[INPUT RECORDS — start]

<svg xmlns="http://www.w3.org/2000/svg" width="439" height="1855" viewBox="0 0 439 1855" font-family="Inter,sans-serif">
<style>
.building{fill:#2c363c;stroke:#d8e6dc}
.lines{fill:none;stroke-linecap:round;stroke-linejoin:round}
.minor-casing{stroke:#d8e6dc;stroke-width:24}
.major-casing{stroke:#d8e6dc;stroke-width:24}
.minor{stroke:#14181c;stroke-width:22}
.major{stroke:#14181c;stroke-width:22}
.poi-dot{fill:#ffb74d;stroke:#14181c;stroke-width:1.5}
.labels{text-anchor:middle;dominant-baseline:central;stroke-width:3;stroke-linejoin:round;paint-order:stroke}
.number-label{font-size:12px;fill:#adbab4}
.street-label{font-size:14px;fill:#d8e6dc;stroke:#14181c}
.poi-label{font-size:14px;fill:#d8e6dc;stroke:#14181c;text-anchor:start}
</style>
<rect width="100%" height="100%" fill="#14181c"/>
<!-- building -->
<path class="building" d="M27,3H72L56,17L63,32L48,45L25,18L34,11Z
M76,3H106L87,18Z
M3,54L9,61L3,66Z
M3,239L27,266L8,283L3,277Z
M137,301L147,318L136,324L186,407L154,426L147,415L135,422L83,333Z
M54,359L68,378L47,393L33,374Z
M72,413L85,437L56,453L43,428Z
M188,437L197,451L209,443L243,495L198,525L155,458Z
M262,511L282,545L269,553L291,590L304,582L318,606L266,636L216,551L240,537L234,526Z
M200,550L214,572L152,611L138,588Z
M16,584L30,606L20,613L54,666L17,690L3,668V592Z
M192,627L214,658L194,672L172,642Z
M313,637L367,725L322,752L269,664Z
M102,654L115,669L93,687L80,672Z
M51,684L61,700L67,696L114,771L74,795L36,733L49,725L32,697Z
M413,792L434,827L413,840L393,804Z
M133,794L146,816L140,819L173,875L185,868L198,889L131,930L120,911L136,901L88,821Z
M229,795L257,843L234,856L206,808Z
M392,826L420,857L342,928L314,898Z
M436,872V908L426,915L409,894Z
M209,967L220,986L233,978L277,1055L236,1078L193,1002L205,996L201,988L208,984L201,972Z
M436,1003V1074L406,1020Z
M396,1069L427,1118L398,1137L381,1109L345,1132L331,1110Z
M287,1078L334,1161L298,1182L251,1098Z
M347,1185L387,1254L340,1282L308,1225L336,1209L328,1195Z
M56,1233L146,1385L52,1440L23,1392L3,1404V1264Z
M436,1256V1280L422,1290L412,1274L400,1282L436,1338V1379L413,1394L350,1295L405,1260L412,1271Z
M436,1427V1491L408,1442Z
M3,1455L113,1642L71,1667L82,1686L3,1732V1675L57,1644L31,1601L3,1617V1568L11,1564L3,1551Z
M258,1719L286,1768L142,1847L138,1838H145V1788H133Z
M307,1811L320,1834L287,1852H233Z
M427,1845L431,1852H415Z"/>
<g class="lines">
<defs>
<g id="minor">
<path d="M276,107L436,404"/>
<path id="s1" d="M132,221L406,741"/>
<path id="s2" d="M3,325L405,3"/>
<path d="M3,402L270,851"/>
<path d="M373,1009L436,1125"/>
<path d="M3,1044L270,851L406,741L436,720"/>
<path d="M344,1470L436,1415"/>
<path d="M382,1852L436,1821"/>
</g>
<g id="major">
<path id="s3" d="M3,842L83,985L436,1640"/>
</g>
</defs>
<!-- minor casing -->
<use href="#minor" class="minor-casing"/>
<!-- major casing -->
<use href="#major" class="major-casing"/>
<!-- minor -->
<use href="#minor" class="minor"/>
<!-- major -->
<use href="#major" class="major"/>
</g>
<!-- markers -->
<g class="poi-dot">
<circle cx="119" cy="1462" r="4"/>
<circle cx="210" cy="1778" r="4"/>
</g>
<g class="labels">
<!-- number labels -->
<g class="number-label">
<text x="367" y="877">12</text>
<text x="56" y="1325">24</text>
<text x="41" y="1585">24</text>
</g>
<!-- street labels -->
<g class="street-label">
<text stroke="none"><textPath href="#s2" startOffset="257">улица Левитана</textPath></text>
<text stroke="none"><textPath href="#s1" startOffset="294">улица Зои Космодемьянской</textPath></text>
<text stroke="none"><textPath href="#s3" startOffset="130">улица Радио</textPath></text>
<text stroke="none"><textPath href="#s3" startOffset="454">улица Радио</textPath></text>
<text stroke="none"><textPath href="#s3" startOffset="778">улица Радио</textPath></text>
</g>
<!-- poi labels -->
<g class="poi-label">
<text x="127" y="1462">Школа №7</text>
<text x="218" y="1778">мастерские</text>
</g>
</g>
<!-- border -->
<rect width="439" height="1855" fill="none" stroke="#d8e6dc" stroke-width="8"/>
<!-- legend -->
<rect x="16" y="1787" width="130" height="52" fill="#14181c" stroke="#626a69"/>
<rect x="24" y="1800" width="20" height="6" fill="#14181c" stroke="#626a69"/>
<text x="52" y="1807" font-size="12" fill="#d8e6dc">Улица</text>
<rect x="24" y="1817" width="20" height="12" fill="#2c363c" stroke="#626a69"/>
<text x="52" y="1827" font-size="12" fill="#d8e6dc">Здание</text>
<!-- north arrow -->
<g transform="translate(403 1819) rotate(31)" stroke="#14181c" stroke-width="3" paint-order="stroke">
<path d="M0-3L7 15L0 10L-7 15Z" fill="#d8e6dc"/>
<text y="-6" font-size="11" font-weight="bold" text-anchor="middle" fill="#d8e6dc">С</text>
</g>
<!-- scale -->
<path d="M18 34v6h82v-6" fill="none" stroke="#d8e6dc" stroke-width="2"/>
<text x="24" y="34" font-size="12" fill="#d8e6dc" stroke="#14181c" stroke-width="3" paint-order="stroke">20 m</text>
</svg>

[INPUT RECORDS — finish]

*PROBLEM REQUIREMENTS*
Could you restate every record word for word?

*WRITTEN RESPONSE*
<svg xmlns="http://www.w3.org/2000/svg" width="439" height="1855" viewBox="0 0 439 1855" font-family="Inter,sans-serif">
<style>
.building{fill:#2c363c;stroke:#d8e6dc}
.lines{fill:none;stroke-linecap:round;stroke-linejoin:round}
.minor-casing{stroke:#d8e6dc;stroke-width:24}
.major-casing{stroke:#d8e6dc;stroke-width:24}
.minor{stroke:#14181c;stroke-width:22}
.major{stroke:#14181c;stroke-width:22}
.poi-dot{fill:#ffb74d;stroke:#14181c;stroke-width:1.5}
.labels{text-anchor:middle;dominant-baseline:central;stroke-width:3;stroke-linejoin:round;paint-order:stroke}
.number-label{font-size:12px;fill:#adbab4}
.street-label{font-size:14px;fill:#d8e6dc;stroke:#14181c}
.poi-label{font-size:14px;fill:#d8e6dc;stroke:#14181c;text-anchor:start}
</style>
<rect width="100%" height="100%" fill="#14181c"/>
<!-- building -->
<path class="building" d="M27,3H72L56,17L63,32L48,45L25,18L34,11Z
M76,3H106L87,18Z
M3,54L9,61L3,66Z
M3,239L27,266L8,283L3,277Z
M137,301L147,318L136,324L186,407L154,426L147,415L135,422L83,333Z
M54,359L68,378L47,393L33,374Z
M72,413L85,437L56,453L43,428Z
M188,437L197,451L209,443L243,495L198,525L155,458Z
M262,511L282,545L269,553L291,590L304,582L318,606L266,636L216,551L240,537L234,526Z
M200,550L214,572L152,611L138,588Z
M16,584L30,606L20,613L54,666L17,690L3,668V592Z
M192,627L214,658L194,672L172,642Z
M313,637L367,725L322,752L269,664Z
M102,654L115,669L93,687L80,672Z
M51,684L61,700L67,696L114,771L74,795L36,733L49,725L32,697Z
M413,792L434,827L413,840L393,804Z
M133,794L146,816L140,819L173,875L185,868L198,889L131,930L120,911L136,901L88,821Z
M229,795L257,843L234,856L206,808Z
M392,826L420,857L342,928L314,898Z
M436,872V908L426,915L409,894Z
M209,967L220,986L233,978L277,1055L236,1078L193,1002L205,996L201,988L208,984L201,972Z
M436,1003V1074L406,1020Z
M396,1069L427,1118L398,1137L381,1109L345,1132L331,1110Z
M287,1078L334,1161L298,1182L251,1098Z
M347,1185L387,1254L340,1282L308,1225L336,1209L328,1195Z
M56,1233L146,1385L52,1440L23,1392L3,1404V1264Z
M436,1256V1280L422,1290L412,1274L400,1282L436,1338V1379L413,1394L350,1295L405,1260L412,1271Z
M436,1427V1491L408,1442Z
M3,1455L113,1642L71,1667L82,1686L3,1732V1675L57,1644L31,1601L3,1617V1568L11,1564L3,1551Z
M258,1719L286,1768L142,1847L138,1838H145V1788H133Z
M307,1811L320,1834L287,1852H233Z
M427,1845L431,1852H415Z"/>
<g class="lines">
<defs>
<g id="minor">
<path d="M276,107L436,404"/>
<path id="s1" d="M132,221L406,741"/>
<path id="s2" d="M3,325L405,3"/>
<path d="M3,402L270,851"/>
<path d="M373,1009L436,1125"/>
<path d="M3,1044L270,851L406,741L436,720"/>
<path d="M344,1470L436,1415"/>
<path d="M382,1852L436,1821"/>
</g>
<g id="major">
<path id="s3" d="M3,842L83,985L436,1640"/>
</g>
</defs>
<!-- minor casing -->
<use href="#minor" class="minor-casing"/>
<!-- major casing -->
<use href="#major" class="major-casing"/>
<!-- minor -->
<use href="#minor" class="minor"/>
<!-- major -->
<use href="#major" class="major"/>
</g>
<!-- markers -->
<g class="poi-dot">
<circle cx="119" cy="1462" r="4"/>
<circle cx="210" cy="1778" r="4"/>
</g>
<g class="labels">
<!-- number labels -->
<g class="number-label">
<text x="367" y="877">12</text>
<text x="56" y="1325">24</text>
<text x="41" y="1585">24</text>
</g>
<!-- street labels -->
<g class="street-label">
<text stroke="none"><textPath href="#s2" startOffset="257">улица Левитана</textPath></text>
<text stroke="none"><textPath href="#s1" startOffset="294">улица Зои Космодемьянской</textPath></text>
<text stroke="none"><textPath href="#s3" startOffset="130">улица Радио</textPath></text>
<text stroke="none"><textPath href="#s3" startOffset="454">улица Радио</textPath></text>
<text stroke="none"><textPath href="#s3" startOffset="778">улица Радио</textPath></text>
</g>
<!-- poi labels -->
<g class="poi-label">
<text x="127" y="1462">Школа №7</text>
<text x="218" y="1778">мастерские</text>
</g>
</g>
<!-- border -->
<rect width="439" height="1855" fill="none" stroke="#d8e6dc" stroke-width="8"/>
<!-- legend -->
<rect x="16" y="1787" width="130" height="52" fill="#14181c" stroke="#626a69"/>
<rect x="24" y="1800" width="20" height="6" fill="#14181c" stroke="#626a69"/>
<text x="52" y="1807" font-size="12" fill="#d8e6dc">Улица</text>
<rect x="24" y="1817" width="20" height="12" fill="#2c363c" stroke="#626a69"/>
<text x="52" y="1827" font-size="12" fill="#d8e6dc">Здание</text>
<!-- north arrow -->
<g transform="translate(403 1819) rotate(31)" stroke="#14181c" stroke-width="3" paint-order="stroke">
<path d="M0-3L7 15L0 10L-7 15Z" fill="#d8e6dc"/>
<text y="-6" font-size="11" font-weight="bold" text-anchor="middle" fill="#d8e6dc">С</text>
</g>
<!-- scale -->
<path d="M18 34v6h82v-6" fill="none" stroke="#d8e6dc" stroke-width="2"/>
<text x="24" y="34" font-size="12" fill="#d8e6dc" stroke="#14181c" stroke-width="3" paint-order="stroke">20 m</text>
</svg>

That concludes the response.